If you’ve seen enough Bollywood films, you know how heroes look like. But Zahaan Kapoor’s Faraaz doesn’t fit the type. You can, in fact, define him by what he’s not. He is not muscular or tall, does not have a lot of screen time or dialogues, and he stays in the background for most of the movie. You almost keep waiting for the moment when he gets his fight but the movie presents none.
Except for the scenes with Nibras where Zahaan’s Faraaz shines in those brief one-liners, the Director shows you the courage that is understated, ethics that are stellar and a presence that did not need any song and dance to portray.

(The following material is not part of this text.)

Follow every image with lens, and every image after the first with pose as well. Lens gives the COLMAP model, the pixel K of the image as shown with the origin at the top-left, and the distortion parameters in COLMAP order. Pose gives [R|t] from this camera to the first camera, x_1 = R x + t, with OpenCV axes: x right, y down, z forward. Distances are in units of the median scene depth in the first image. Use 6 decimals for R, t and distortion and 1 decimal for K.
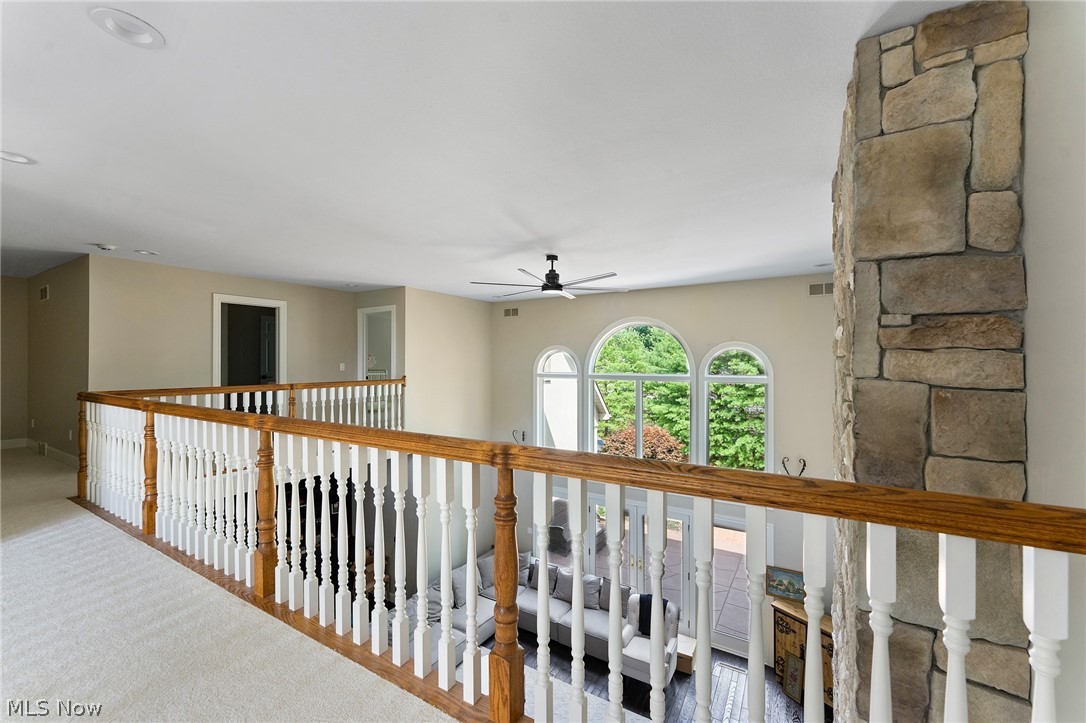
lens RADIAL K [[436.6, 0, 541.5], [0, 436.6, 363.0], [0, 0, 1]] dist [0.001237, -0.000116]
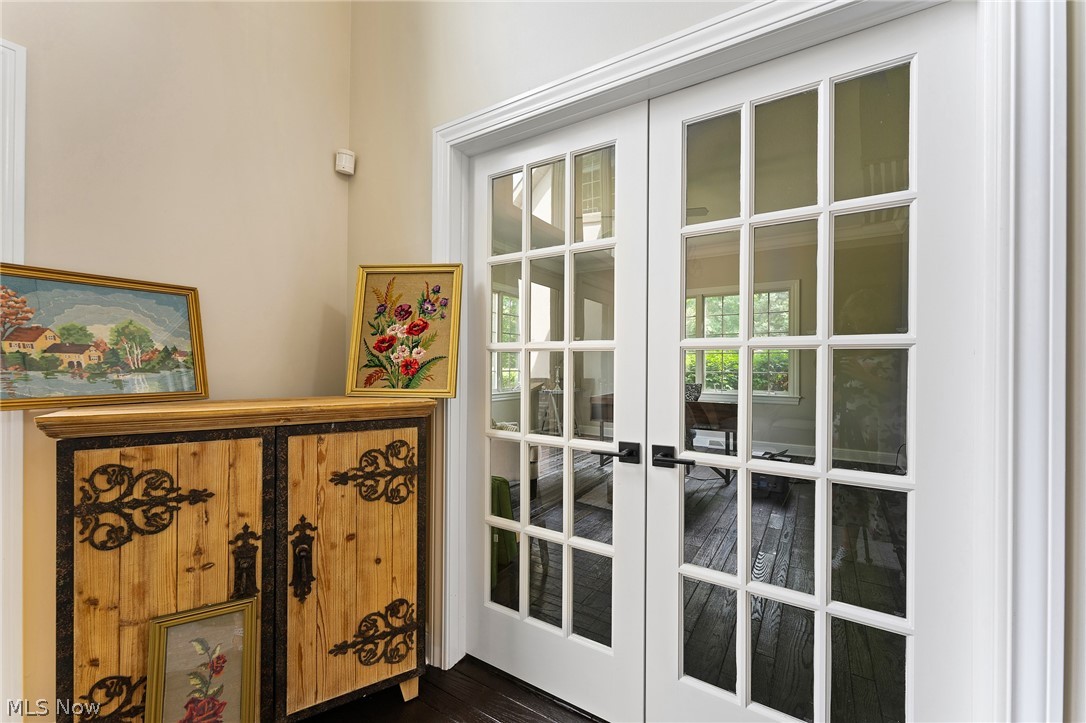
lens RADIAL K [[436.6, 0, 544.4], [0, 436.6, 360.0], [0, 0, 1]] dist [0.001237, -0.000116]
pose [[0.015852, 0.008527, 0.999838, 0.354266], [0.000208, 0.999964, -0.008531, 0.526685], [-0.999874, 0.000343, 0.015850, 0.794128]]
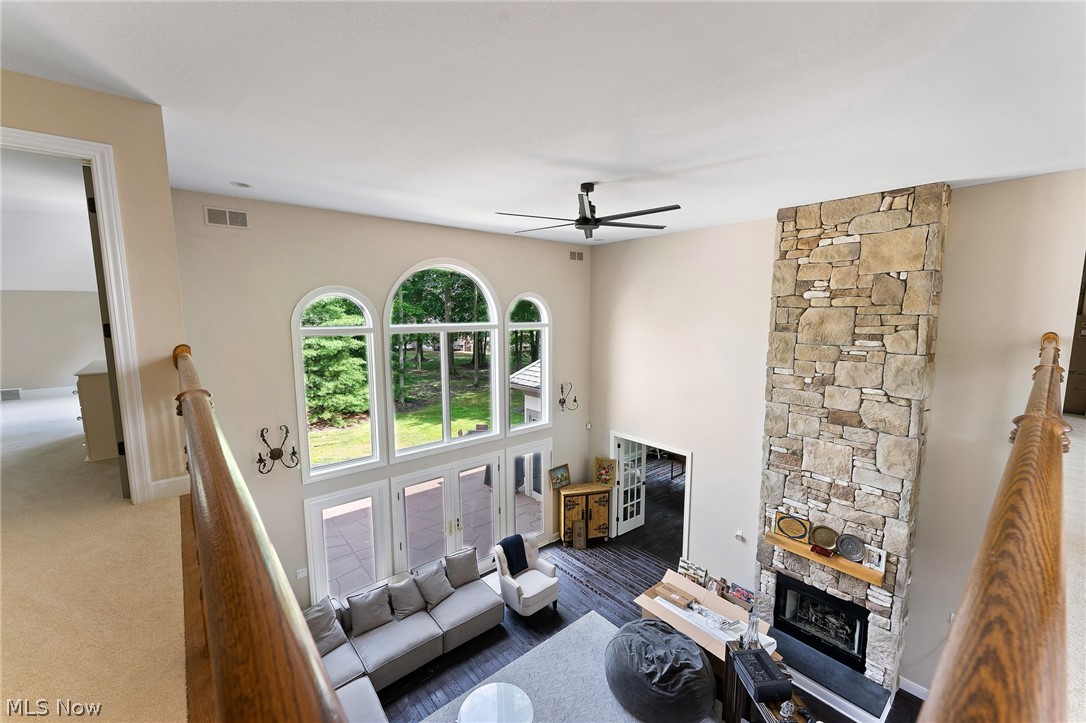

Every aspect of the film has been treated with great care. Defining Faraaz, his absence from the trope of the conventional Indian film hero and then the surprise moment when he rises and shines as the person who stays true to himself and his faith.
While focussing on the terrorists and the victims, the movie also makes a significant statement about the unpreparedness of the cops. The cops lack bulletproof jackets and helmets; they can’t procure the café’s blueprint; the lack of coordination among them stretches this insanity till the early hours of the morning – all laced with laidback humor.
Rawal is the best thing about this movie. His performance is explosive. He changes his tone so swiftly – from urban casual lingo to religious suras, all with ease and changes his demeanor from an empathic youth to a brutal murderer in a flick. He is a treat to watch.
One of the most chilling scenes doesn’t pivot on violence but a conversation: Nibras talking to a young girl. Just read the following and see if it reminds you of something. Nibras tells her that “Islam khatre me hai”, that many eons ago it ruled the world, and then it was all robbed from them.
Faraaz tells a very compelling story in a very compelling manner. It pays homage to real heroes who do not wear capes but stay true to their selves no matter the situation or danger. They stand up for what they believe it and for people who need them.